**WHAT THE TASK ASKS**. Please render every line of text read from the rows below as one numbered list, skipping blank lines and leaving the pictures out of the answer.

**DATA UNDER STUDY**.

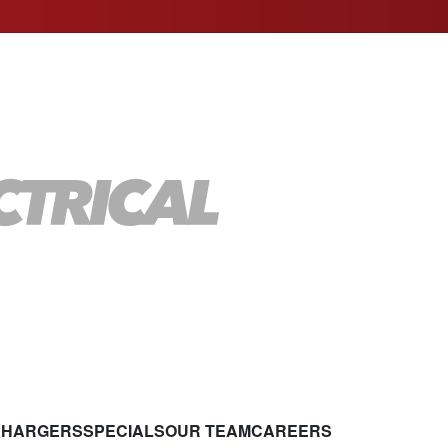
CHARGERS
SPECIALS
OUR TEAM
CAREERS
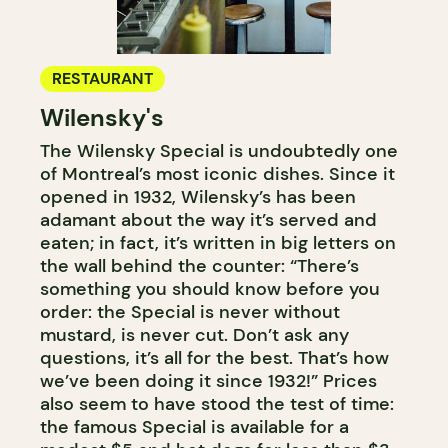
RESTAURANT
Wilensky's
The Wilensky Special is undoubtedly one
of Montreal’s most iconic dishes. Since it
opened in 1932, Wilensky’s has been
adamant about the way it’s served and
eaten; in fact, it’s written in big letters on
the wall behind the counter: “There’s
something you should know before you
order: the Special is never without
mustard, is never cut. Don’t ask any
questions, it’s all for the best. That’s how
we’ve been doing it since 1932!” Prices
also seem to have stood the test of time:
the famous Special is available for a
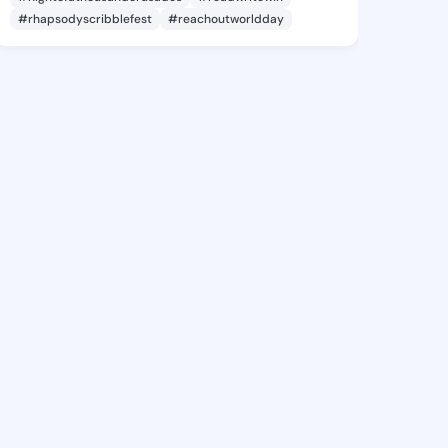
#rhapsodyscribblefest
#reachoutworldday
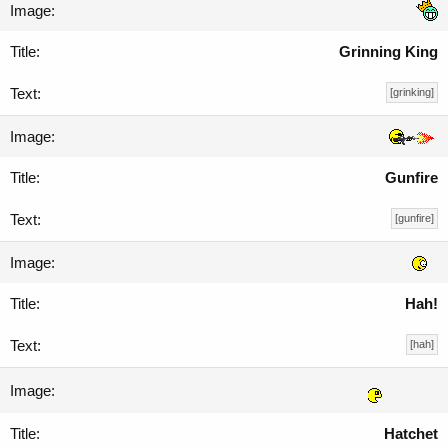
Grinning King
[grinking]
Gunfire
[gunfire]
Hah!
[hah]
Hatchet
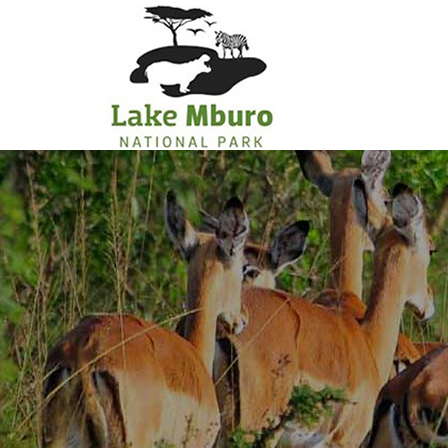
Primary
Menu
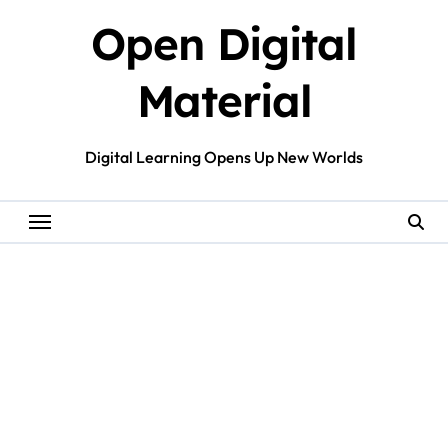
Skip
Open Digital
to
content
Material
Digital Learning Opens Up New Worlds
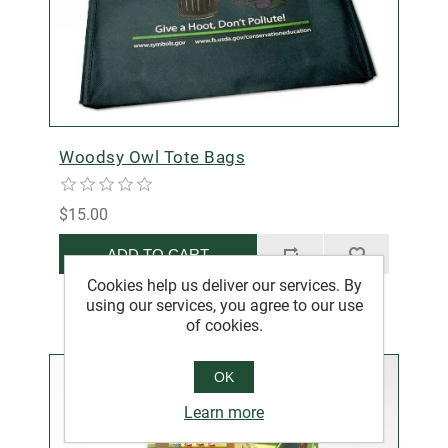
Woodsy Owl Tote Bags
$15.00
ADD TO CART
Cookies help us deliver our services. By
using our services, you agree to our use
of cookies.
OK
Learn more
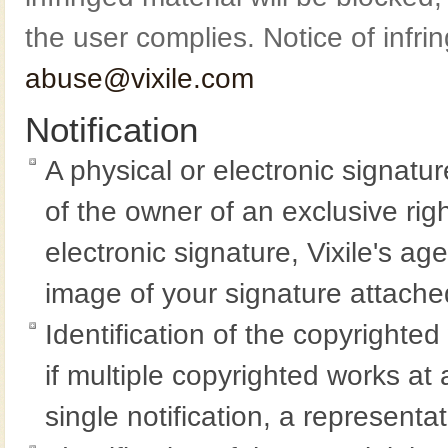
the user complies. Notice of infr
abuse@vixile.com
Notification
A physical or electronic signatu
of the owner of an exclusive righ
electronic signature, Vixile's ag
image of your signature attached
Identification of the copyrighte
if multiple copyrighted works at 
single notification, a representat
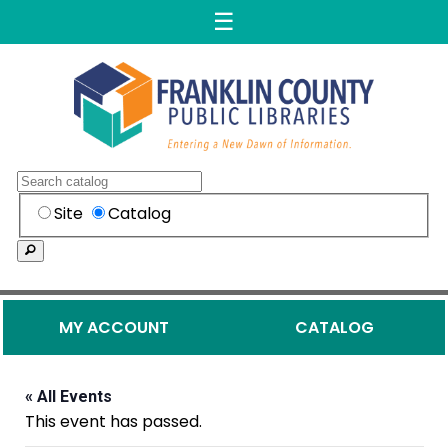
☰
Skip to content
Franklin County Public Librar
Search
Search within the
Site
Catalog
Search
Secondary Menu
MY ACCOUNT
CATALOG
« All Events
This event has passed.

**SOLVED PROBLEM**.
1. CHARGERS
2. SPECIALS
3. OUR TEAM
4. CAREERS
5. RESTAURANT
6. Wilensky's
7. The Wilensky Special is undoubtedly one
8. of Montreal’s most iconic dishes. Since it
9. opened in 1932, Wilensky’s has been
10. adamant about the way it’s served and
11. eaten; in fact, it’s written in big letters on
12. the wall behind the counter: “There’s
13. something you should know before you
14. order: the Special is never without
15. mustard, is never cut. Don’t ask any
16. questions, it’s all for the best. That’s how
17. we’ve been doing it since 1932!” Prices
18. also seem to have stood the test of time:
19. the famous Special is available for a
20. #rhapsodyscribblefest
21. #reachoutworldday
22. Grinning King
23. [grinking]
24. Gunfire
25. [gunfire]
26. Hah!
27. [hah]
28. Hatchet
29. Primary
30. Menu
31. Skip
32. Open Digital
33. to
34. content
35. Material
36. Digital Learning Opens Up New Worlds
37. Woodsy Owl Tote Bags
38. $15.00
39. ADD TO CART
40. Cookies help us deliver our services. By
41. using our services, you agree to our use
42. of cookies.
43. OK
44. Learn more
45. the user complies. Notice of infr
46. abuse@vixile.com
47. Notification
48. A physical or electronic signatu
49. of the owner of an exclusive righ
50. electronic signature, Vixile's ag
51. image of your signature attached
52. Identification of the copyrighte
53. if multiple copyrighted works at 
54. single notification, a representat
55. ☰
56. Skip to content
57. Franklin County Public Librar
58. Search
59. Search within the
60. Site
61. Catalog
62. Search
63. Secondary Menu
64. MY ACCOUNT
65. CATALOG
66. « All Events
67. This event has passed.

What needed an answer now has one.